● **Your objective**:
Could you restate, word for word, the line that has "reflektera. Att stanna" and all lines following it through the end of the entries below?

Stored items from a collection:
══════
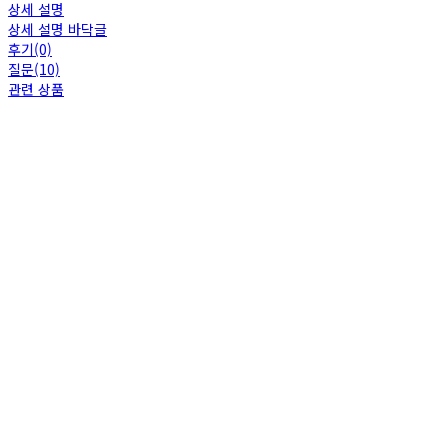
상세 설명
상세 설명 바닥글
후기(0)
질문(10)
관련 상품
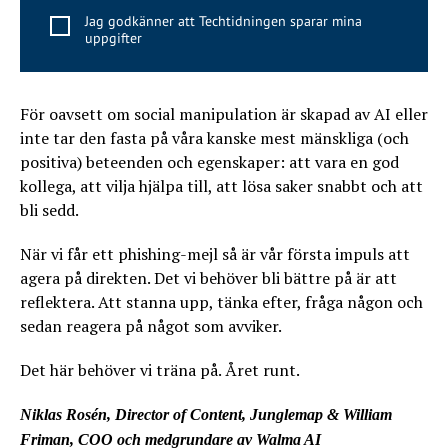
Jag godkänner att Techtidningen sparar mina
uppgifter
För oavsett om social manipulation är skapad av AI eller
inte tar den fasta på våra kanske mest mänskliga (och
positiva) beteenden och egenskaper: att vara en god
kollega, att vilja hjälpa till, att lösa saker snabbt och att
bli sedd.
När vi får ett phishing-mejl så är vår första impuls att
agera på direkten. Det vi behöver bli bättre på är att
reflektera. Att stanna upp, tänka efter, fråga någon och
sedan reagera på något som avviker.
Det här behöver vi träna på. Året runt.
Niklas Rosén, Director of Content, Junglemap & William
Friman, COO och medgrundare av Walma AI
══════
● **Written response**:
reflektera. Att stanna upp, tänka efter, fråga någon och
sedan reagera på något som avviker.
Det här behöver vi träna på. Året runt.
Niklas Rosén, Director of Content, Junglemap & William
Friman, COO och medgrundare av Walma AI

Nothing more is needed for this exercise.